CMBS Delinquency Rate Falls; Issuance Bounces Back
The commercial mortgage-backed securities delinquency rate continued to fall in October while issuance increased, said Trepp LLC and KBRA, New York.
“After two huge jumps in May and June, the [CMBS delinquency] rate has now declined for four consecutive months,” said Trepp Senior Managing Director Manus Clancy.
Clancy noted October’s CMBS delinquency rate equaled 8.28 percent, down 64 basis points from September. “The declines come with the same caveats we’ve noted before,” he said. “Some of the loans being identified as ‘current’ have come as a result of forbearances being granted and borrowers being authorized to use reserves to bring debt service payments up to date.”
Trepp estimated $30-plus billion in loans in the private market have been granted forbearances.
“The biggest decline in the delinquency rate came from hotel loans,” Clancy said, likely due to the high number of forbearances granted to that part of the market.
S&P Global Ratings, New York, reported 7.27 percent of all loans are in forbearance or have made a forbearance request that is currently in process.
“Though the overall [CMBS] delinquency rate is down, the share of delinquent loans that are delinquent 60-plus days–that is, seriously delinquent–is 85 percent as grace period levels sharply receded over the last couple of months,” S&P said in its October SF Credit Brief. “Even though a percentage of 30-day delinquent loans were resolved and made current in the prior month, a growing share have transitioned to becoming seriously delinquent.”

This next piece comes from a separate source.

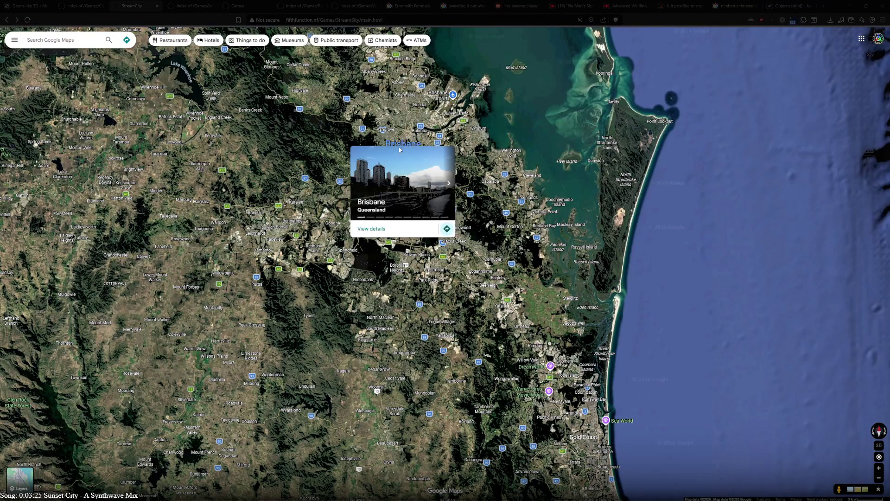
right_click(402, 142)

Furthermore, 120-plus-day delinquent loans continue to increase sharply to more than $17 billion, S&P noted. This segment now accounts for nearly 40 percent of all delinquent loans.
Turning to new issuance, CMBS private-label pricing volume ended October at $6.1 billion, “a positive note in an otherwise somber year for new issuance,” KBRA said. Though October’s figure represented a 78 percent increase from September, year-to-date issuance stands at just over $45 billion, 35-plus percent lower than this time a year ago.
KBRA said up to 11 deals could launch in November including two or three conduits, three or four single-borrower transactions and four Freddie Mac K-Series deals.